Du point de vue de l'évolution, l'oxytocine agit sur une zone très ancienne du cerveau et cela, sans que nous en ayons conscience. Nous avons simplement le sentiment de vouloir partager avec quelqu'un qui nous a fait confiance.

Nous avons aussi découvert que 2% des étudiants qui ont participé à notre étude ne coopèrent pas avec autrui.

Si l'occasion se présente de partager de l'argent avec un étranger qui leur a fait confiance, ils s'y refusent, préférant tout garder pour eux. Dans mon laboratoire, nous utilisons un terme technique pour les désigner : "les bâtards".
Nos recherches montrent que leur cerveau fonctionne différemment, leur caractère ressemble à celui des sociopathes.
Ils ne portent pas la même attention à autrui que la plupart des gens et l'une des raisons semble en être un dysfonctionnement lié à l'oxytocine dans leur cerveau.

A cause d'eux, nous avons encore besoin d'un gouvernement et les échanges commerciaux et les tractations financières doivent être réglementés jusqu'au niveau individuel. Mais trop de réglementation anesthésie le sens moral.

Quand chaque infraction peut entraîner une pénalité, une transgression n'est plus une atteinte à la morale, mais tout simplement une méthode pour "utiliser le système" qui comporte le risque de se faire prendre et de devoir payer une amende.
Ces pénalités venues de l'extérieur risquent de dissiper le sentiment de culpabilité.
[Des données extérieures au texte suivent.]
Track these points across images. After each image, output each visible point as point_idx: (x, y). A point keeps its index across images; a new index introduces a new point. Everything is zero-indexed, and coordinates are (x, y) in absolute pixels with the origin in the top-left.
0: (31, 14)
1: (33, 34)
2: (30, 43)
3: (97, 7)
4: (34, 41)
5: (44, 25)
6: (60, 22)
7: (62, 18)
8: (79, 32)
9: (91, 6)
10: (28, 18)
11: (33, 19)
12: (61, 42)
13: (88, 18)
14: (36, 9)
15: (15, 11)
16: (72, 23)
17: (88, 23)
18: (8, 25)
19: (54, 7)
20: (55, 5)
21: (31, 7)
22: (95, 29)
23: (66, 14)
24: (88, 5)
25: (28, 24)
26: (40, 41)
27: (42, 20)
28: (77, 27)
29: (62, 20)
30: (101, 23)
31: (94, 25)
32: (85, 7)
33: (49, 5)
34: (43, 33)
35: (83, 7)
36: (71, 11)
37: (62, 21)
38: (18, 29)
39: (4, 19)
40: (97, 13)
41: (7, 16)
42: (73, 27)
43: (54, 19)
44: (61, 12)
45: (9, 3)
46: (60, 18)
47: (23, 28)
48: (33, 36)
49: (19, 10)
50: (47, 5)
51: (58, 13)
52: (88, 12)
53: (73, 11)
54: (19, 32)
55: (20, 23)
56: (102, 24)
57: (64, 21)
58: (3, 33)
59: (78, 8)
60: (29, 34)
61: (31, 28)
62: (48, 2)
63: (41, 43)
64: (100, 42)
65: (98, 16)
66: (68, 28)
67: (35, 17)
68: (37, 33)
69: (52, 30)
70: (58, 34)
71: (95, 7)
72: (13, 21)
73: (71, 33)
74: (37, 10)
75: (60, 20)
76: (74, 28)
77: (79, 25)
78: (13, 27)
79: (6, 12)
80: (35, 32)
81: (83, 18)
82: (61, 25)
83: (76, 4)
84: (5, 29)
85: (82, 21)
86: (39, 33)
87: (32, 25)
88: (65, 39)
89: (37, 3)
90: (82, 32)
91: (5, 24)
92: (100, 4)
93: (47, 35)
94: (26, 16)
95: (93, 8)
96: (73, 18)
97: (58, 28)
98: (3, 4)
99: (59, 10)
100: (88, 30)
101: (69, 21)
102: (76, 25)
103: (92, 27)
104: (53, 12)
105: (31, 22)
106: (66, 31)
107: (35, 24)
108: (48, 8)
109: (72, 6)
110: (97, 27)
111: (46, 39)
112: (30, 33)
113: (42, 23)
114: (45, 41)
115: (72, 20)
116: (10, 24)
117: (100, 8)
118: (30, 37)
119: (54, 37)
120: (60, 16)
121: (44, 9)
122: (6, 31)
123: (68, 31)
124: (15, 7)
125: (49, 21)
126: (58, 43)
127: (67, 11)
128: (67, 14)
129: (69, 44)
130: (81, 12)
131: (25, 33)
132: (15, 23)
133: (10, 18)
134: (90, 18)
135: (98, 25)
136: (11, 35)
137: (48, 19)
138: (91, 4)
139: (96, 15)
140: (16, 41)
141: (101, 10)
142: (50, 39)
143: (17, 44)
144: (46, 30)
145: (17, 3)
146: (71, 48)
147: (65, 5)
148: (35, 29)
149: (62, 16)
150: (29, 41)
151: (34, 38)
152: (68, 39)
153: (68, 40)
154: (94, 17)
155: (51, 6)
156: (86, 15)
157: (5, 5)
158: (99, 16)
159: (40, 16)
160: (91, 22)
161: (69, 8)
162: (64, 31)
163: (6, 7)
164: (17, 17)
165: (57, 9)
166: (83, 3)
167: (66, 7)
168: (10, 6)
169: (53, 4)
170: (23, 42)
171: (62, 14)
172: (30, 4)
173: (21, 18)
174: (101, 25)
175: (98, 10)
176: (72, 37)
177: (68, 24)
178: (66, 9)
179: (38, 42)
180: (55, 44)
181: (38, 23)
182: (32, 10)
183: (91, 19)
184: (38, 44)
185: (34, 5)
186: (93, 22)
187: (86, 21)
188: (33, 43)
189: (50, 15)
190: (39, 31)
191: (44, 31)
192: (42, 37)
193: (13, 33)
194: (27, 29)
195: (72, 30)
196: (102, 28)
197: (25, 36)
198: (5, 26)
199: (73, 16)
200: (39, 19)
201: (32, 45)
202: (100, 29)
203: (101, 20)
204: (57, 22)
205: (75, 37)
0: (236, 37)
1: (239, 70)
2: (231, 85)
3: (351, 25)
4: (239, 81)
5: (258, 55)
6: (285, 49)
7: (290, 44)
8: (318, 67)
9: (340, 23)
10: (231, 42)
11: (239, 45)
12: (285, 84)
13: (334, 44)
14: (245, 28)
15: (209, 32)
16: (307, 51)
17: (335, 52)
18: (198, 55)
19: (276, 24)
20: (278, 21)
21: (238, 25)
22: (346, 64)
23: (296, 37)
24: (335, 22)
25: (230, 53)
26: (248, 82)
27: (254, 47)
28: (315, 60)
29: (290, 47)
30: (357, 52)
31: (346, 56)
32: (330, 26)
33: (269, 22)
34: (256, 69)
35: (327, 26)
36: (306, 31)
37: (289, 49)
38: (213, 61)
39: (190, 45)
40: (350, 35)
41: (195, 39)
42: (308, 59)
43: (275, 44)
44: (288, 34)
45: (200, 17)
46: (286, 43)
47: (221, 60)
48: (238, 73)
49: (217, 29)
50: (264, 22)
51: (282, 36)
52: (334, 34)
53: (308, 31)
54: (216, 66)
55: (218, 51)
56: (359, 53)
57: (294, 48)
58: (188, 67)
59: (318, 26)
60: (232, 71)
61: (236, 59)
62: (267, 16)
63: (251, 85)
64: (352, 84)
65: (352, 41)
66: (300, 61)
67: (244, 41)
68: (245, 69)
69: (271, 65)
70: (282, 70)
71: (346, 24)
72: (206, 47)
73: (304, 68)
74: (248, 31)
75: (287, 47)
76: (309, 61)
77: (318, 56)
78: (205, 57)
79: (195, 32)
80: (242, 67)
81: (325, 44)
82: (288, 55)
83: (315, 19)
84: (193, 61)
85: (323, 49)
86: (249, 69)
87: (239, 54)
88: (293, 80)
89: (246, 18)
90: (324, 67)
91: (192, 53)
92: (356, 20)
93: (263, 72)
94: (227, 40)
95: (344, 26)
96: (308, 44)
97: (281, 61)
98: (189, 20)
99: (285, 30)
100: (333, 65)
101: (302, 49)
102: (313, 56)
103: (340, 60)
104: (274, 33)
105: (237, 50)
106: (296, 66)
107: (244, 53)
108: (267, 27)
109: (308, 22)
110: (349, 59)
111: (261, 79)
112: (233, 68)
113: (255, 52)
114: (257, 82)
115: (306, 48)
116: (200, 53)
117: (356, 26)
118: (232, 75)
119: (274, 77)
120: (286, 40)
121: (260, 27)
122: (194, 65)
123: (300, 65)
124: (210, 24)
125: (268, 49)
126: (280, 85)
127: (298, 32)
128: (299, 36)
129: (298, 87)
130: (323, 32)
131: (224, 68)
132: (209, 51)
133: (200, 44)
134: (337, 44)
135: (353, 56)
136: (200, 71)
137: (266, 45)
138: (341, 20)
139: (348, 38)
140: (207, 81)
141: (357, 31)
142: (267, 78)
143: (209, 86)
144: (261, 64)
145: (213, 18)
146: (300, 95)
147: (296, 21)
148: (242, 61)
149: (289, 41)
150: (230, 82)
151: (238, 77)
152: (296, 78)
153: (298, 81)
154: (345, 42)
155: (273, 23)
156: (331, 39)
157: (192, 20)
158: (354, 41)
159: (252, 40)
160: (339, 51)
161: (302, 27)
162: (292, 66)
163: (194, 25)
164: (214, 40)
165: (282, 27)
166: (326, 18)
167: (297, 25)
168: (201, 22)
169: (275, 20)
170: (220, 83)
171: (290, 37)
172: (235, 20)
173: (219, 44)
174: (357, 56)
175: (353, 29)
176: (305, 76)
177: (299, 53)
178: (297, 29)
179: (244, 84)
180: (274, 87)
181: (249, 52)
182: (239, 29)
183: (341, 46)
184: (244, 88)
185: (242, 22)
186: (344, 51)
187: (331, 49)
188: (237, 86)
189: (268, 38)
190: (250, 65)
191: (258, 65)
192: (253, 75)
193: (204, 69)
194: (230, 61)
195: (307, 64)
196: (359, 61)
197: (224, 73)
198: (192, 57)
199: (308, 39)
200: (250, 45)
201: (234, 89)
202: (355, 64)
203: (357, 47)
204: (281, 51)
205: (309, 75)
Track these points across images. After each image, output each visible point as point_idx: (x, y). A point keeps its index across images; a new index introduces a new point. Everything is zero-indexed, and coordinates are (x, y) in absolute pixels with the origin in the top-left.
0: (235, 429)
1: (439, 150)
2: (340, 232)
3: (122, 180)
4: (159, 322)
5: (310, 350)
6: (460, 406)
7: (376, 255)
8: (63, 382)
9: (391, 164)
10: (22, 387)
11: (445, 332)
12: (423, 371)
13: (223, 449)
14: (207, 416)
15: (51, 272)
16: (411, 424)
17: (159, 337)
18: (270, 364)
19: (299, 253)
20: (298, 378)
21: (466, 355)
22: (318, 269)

A Enron, la technique consistait à morceler chaque décision, ainsi personne n'en était véritablement responsable et chacun pouvait prétendre ne pas être au courant s'il se faisait prendre. Lors de son procès, l'ancien pdg d'Enron, Jeffrey K. Skilling, a justifié son comportement en disant qu'il n'était pas un comptable.

Beaucoup de gens sont convaincus que le libéralisme économique porte atteinte à notre humanité. On pense par exemple au film de Charlie Chaplin, Les temps modernes , dans lequel un petit vagabond est un simple rouage de la machine capitaliste.

Ce point de vue, un résidu de la pensée marxiste, est erroné. Bien au contraire, le fait de travailler ensemble et de commercer les uns avec les autres constitue la moralité en action.